It won’t be until mid to late October that real relief will come blowing in with the first north winds.

This year, Sherod scattered wildflower seed that have turned out to be especially attractive to butterflies. The wildflowers have grown and bloomed and gone to seed, many of them, and their leaves are spotted and spent now, so by mid afternoon as they droop against the stems, there is no doubt the end of this season is on its way though we cannot yet see its shadow. Amidst all that exhaustion, all that having spent and been spent, the butterflies come.

I noticed today how quickly they flit from flower to flower, how they spend less than a split second on any one flower, hovering, chasing, stopping briefly, on the move again, like they’re restless of spirit, anxious to get as much as possible now. I stood in the garden, camera in hand, determined to snap pictures of them and instead, recognized myself in their hovering, and moving first there, then here. I am restless inside as the summer ends. I went off to Collegeville and came back with my mind buzzing. I go from one task to another, make myself pay attention, make myself finish up, make myself go back and forth between all those things on the list of tasks, some of which matter and some which don’t. I’m back, but unsettled.

I’m reading more.
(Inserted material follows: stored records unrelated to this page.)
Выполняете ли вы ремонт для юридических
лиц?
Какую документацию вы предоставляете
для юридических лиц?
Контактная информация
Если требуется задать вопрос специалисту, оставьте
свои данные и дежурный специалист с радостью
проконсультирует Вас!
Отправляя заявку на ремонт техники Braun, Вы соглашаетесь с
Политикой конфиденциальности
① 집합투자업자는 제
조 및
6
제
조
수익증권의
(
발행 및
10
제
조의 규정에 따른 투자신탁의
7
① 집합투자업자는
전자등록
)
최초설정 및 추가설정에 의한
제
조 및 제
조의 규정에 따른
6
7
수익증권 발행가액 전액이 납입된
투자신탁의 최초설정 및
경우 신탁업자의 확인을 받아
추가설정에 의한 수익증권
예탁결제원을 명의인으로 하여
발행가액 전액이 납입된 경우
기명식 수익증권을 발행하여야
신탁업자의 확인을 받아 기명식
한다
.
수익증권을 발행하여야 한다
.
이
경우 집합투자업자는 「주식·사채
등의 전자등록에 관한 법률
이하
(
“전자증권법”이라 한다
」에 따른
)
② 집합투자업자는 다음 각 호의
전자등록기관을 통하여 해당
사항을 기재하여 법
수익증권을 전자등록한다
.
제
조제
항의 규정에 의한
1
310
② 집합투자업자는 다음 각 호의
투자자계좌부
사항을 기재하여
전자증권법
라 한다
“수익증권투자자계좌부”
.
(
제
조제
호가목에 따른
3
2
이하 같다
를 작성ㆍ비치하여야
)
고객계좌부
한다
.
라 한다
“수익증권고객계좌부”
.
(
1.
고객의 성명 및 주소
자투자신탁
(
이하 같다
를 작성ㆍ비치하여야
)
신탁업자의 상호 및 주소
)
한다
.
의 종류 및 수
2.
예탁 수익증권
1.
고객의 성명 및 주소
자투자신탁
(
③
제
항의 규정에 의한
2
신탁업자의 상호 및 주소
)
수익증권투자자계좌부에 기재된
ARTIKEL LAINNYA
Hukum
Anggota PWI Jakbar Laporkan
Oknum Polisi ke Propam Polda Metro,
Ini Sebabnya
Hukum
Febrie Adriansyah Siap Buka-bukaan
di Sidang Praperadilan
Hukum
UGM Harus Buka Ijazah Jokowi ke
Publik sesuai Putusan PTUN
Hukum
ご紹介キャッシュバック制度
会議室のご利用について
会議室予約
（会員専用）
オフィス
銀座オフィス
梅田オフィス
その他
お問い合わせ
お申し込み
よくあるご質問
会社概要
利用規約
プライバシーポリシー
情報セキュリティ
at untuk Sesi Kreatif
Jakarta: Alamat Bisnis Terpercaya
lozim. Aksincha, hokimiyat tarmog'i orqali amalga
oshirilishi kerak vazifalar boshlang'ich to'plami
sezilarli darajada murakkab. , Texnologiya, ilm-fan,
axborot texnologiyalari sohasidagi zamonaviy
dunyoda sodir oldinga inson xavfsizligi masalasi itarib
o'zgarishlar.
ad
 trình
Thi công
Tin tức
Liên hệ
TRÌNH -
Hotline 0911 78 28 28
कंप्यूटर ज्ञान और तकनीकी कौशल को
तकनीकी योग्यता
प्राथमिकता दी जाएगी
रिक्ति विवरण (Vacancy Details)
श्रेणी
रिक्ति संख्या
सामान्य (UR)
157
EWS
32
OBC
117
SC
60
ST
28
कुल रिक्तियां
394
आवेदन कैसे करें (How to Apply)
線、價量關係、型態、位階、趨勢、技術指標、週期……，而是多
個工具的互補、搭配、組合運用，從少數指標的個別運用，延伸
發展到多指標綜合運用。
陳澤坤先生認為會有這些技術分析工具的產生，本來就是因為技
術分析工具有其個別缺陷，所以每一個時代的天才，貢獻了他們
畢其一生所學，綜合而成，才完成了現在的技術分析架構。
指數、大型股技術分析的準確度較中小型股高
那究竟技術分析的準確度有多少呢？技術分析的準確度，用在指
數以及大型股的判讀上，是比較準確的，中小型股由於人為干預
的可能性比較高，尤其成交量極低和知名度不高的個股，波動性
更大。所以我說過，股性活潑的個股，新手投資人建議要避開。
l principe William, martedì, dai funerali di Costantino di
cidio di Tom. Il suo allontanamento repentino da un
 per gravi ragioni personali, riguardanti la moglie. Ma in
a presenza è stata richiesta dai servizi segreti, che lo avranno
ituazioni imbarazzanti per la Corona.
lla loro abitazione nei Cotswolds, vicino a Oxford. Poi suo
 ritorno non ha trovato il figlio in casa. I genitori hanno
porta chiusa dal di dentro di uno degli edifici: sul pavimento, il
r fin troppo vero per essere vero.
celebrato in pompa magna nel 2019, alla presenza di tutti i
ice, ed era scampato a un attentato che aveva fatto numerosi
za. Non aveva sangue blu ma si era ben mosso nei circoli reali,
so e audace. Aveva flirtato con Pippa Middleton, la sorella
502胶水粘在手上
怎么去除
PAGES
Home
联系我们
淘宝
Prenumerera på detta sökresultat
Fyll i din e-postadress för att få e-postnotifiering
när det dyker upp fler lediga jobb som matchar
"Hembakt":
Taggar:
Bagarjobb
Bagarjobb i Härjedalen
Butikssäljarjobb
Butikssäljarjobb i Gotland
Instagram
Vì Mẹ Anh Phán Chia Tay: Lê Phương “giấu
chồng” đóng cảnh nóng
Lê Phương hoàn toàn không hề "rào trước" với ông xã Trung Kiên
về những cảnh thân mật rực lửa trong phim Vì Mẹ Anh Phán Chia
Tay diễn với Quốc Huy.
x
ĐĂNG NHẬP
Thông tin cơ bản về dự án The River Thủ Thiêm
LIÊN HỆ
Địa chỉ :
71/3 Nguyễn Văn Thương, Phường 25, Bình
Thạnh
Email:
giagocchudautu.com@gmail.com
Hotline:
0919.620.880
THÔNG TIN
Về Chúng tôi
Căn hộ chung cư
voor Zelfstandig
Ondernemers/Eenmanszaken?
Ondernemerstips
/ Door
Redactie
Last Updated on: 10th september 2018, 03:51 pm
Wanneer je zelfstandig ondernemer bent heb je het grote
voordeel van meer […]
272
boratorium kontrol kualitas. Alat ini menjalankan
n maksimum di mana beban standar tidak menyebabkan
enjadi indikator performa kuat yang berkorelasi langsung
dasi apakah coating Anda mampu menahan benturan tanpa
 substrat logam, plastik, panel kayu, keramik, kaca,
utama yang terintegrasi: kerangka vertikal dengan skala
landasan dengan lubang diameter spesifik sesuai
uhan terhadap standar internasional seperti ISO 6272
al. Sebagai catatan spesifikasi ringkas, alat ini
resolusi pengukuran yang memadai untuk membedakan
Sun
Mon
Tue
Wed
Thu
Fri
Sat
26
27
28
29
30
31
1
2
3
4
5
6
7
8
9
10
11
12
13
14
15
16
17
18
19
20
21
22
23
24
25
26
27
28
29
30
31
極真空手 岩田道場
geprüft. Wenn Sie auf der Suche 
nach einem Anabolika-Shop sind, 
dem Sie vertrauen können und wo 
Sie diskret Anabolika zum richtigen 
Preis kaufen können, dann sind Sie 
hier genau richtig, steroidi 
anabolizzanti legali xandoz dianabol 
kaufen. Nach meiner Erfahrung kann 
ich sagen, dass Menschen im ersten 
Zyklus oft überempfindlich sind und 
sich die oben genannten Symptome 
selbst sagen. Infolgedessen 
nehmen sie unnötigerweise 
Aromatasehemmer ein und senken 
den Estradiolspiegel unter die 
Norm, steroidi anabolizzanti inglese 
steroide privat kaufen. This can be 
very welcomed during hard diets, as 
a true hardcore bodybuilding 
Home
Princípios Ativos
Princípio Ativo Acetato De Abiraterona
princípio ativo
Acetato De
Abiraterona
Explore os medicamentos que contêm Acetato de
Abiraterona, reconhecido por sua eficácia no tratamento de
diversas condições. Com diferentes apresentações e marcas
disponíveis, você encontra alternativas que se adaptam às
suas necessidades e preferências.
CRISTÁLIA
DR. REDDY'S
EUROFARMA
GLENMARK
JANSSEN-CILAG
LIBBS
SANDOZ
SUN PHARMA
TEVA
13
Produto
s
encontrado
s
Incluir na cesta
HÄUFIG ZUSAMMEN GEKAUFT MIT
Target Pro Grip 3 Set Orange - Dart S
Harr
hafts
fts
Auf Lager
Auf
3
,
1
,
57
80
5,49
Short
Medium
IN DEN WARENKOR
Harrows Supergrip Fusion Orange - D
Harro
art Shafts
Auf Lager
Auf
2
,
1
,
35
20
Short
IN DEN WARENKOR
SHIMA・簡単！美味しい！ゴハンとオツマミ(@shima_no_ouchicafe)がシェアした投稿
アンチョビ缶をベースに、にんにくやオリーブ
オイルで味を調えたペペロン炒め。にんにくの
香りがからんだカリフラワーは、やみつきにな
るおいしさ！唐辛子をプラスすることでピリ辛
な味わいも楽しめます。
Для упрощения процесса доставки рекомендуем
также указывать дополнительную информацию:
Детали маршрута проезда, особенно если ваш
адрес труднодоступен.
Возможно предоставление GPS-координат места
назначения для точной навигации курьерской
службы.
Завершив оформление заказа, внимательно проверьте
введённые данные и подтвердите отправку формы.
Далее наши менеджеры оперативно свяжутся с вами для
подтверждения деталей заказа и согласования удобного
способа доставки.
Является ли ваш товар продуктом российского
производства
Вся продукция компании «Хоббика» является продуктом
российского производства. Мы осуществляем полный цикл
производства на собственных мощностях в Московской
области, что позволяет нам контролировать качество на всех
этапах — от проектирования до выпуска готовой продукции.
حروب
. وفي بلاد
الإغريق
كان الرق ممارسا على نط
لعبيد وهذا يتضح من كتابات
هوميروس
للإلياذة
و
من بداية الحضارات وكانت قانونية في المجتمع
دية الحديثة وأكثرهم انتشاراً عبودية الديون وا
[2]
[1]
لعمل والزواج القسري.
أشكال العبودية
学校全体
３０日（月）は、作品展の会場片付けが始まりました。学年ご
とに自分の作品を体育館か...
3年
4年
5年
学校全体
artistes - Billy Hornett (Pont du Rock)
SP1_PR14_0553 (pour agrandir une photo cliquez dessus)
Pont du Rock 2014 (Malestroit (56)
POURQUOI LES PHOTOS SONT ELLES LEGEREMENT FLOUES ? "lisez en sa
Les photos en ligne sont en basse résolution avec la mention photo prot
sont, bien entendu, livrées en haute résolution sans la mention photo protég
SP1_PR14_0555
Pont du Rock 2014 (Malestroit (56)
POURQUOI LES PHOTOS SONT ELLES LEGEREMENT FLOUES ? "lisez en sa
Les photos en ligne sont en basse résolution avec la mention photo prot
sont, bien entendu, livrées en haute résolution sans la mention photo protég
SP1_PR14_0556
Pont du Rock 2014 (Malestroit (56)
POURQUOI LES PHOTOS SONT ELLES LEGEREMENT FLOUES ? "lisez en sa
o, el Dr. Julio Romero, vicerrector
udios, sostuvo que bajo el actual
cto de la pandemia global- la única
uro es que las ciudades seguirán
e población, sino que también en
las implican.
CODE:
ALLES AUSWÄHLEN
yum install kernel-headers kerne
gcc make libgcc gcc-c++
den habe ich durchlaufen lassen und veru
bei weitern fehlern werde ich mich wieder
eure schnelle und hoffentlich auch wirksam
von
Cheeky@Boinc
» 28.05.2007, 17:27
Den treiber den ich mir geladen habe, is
On the way into work, on the way back home, when I iron, I am listening to an audiobook: The Life You Save Could Be Your Own: An American Pilgrimage, which braids together the stories of Thomas Merton, Dorothy Day, Flannery O’Connor and Walker Percy, with their deep faith and bold religious imagination. That’s when my mind slows down and I pay attention as I haven’t before, to structure, conceits, literary devices that make a book a good read. I’ve read and re-read the feedback I got, and the daily notes we took, the articles our leader recommended. Along the way, I’ve become uncomfortably self-conscious about my writing though I’ve put a few things down, more fragment than whole. Fragile and paper thin, butterfly wings that don’t yet fly.

3 thoughts on “Butterfly Days

  1. Thinking of you friend! Feel much the same abut heat, flowers and approaching end of summer. My zinnias have been great but are now getting smaller and leggier. To hot to be outside long. Praying for a great thunderstorm tonight. Love you and miss you.